(Exercise passage Opens)
# Black hole obscuration and duty cycles mediated by AGN feedback in high   redshift galaxies

**Authors:** Maxime Trebitsch, Marta Volonteri, Yohan Dubois

arXiv: 1901.01261 · 2019-05-22

## TL;DR

This study uses high-resolution simulations to explore how AGN feedback and gas obscuration influence black hole growth and visibility in high-redshift galaxies, revealing that feedback limits accretion and dust obscuration affects observed luminosity functions.

## Contribution

It provides new insights into the role of gas and dust in obscuring AGN and regulating black hole growth during early galaxy evolution through detailed cosmological simulations.

## Key findings

- AGN feedback controls black hole growth and limits accretion episodes.
- Dust-enriched gas obscures AGN, reducing UV/optical visibility.
- Obscuration from gas outside the nucleus is significant.
(Exercise passage Closes)
(Provided material Opens)
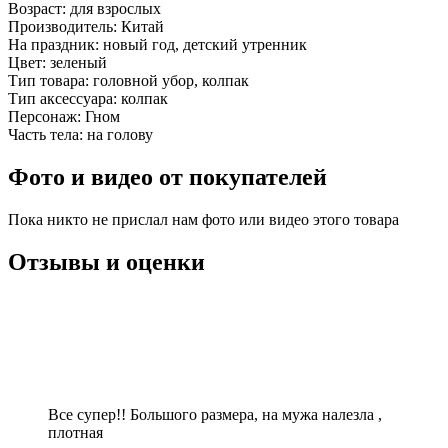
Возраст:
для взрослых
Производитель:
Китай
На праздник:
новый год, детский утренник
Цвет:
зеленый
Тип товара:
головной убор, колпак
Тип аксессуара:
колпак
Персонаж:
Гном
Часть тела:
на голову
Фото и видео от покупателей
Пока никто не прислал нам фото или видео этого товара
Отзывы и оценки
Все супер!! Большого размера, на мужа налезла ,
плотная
(Provided material Closes)
(Provided material Opens)
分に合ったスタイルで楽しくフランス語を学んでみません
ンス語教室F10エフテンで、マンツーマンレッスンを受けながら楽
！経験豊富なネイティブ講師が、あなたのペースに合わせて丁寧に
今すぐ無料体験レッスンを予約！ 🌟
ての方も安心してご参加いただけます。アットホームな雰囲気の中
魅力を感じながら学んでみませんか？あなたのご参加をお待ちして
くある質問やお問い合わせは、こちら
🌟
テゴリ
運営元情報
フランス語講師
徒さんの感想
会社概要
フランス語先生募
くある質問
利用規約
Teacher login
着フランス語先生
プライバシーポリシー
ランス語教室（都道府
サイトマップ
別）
(Provided material Closes)
Exercise goal:
Continue the summary of the study on black hole obscuration and AGN feedback, picking up after its last key finding.

Task output:
## Abstract

Dense gas in the centre of galaxies feeds massive black holes, but can also become a source of obscuration and limit our ability to find faint Active Galactic Nuclei (AGN). We use a high resolution cosmological radiative hydrodynamics simulation to connect the properties of the gas in the central region (a few tens of parsecs) of a high redshift galaxy to the growth of a massive black hole during the first billion years of the Universe. We find that the feedback from the AGN efficiently controls the growth of the black hole and limits the duration of the high accretion episodes by emptying the gas reservoir. As the galaxy grows in mass, the production of metals results in the presence of dust-enriched gas in the galaxy centre that can obscure highly accreting black holes enough to strongly reduce their UV/optical visibility. We also find that the gas outside the very centre of the galaxy can contribute to the total column density and obscuration at a level at least comparable to the gas in the nuclear region. We suggest that this explains the different duty cycles required to explain the masses of high redshift quasars and the observed UV/optical luminosity functions: in our case, the AGN would be observed with an X-ray luminosity above $L_X = 10^{42}$ erg/s around 30% of the time, but with UV magnitude brighter than $M_{1450}$ = -23 only 4% of the time.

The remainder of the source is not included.